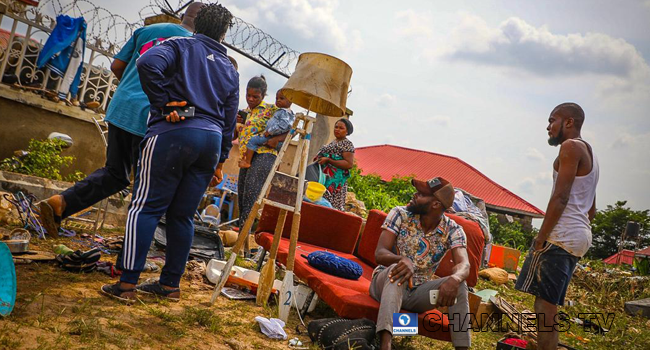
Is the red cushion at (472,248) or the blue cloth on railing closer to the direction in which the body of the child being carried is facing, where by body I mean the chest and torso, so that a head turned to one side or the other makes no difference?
the blue cloth on railing

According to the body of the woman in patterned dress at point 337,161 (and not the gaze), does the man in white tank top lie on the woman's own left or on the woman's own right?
on the woman's own left

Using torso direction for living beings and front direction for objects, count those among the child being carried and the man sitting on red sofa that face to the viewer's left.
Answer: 1

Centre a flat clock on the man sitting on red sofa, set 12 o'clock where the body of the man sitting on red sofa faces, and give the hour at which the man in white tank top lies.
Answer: The man in white tank top is roughly at 9 o'clock from the man sitting on red sofa.

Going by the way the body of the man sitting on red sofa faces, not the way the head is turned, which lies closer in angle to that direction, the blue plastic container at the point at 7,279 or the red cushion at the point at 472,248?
the blue plastic container

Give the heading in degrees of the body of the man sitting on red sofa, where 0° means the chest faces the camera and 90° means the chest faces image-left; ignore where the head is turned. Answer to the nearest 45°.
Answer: approximately 0°

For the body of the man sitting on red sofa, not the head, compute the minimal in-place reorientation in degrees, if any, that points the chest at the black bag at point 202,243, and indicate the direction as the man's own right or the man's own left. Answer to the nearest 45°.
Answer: approximately 135° to the man's own right

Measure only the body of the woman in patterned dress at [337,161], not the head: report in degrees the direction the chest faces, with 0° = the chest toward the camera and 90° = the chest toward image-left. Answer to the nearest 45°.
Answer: approximately 45°

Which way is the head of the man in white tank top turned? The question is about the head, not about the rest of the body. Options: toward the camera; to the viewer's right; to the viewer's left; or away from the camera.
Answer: to the viewer's left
====================
[Exercise] All lines from the one with "Using torso direction" to the end of the records must be set down exactly. Skip every line before it.

[Expected output]
Using torso direction for living beings and front direction for objects, count those among the child being carried and the man sitting on red sofa that face to the viewer's left.
Answer: 1

Centre a flat clock on the man sitting on red sofa, set 12 o'clock where the body of the man sitting on red sofa faces, and give the hour at which the man in white tank top lies.
Answer: The man in white tank top is roughly at 9 o'clock from the man sitting on red sofa.

Going by the way the body of the man sitting on red sofa faces, not the way the head is turned, which lies closer in angle to that direction, the blue plastic container at the point at 7,279 or the red cushion at the point at 472,248?
the blue plastic container

Give the heading in degrees of the body of the man sitting on red sofa, where 0° means the chest faces the camera and 90° means the chest faces image-left; ignore where the head is turned. Answer to the nearest 45°.
Answer: approximately 0°

For the body of the man sitting on red sofa, not the head, compute the minimal in-place reorientation in degrees, if any, that points the chest at the black bag at point 202,243, and indicate the direction as the man's own right or the man's own left. Answer to the nearest 45°.
Answer: approximately 135° to the man's own right

Measure only the body of the woman in patterned dress at [337,161], not the head: report in degrees the direction the chest faces, with 0° = the chest toward the camera and 90° = the chest toward image-left. Answer to the nearest 45°.
Answer: approximately 45°

Which way is the head of the man in white tank top turned? The question is about the head, not about the rest of the body. Options: toward the camera; to the viewer's right; to the viewer's left; or away from the camera.
Answer: to the viewer's left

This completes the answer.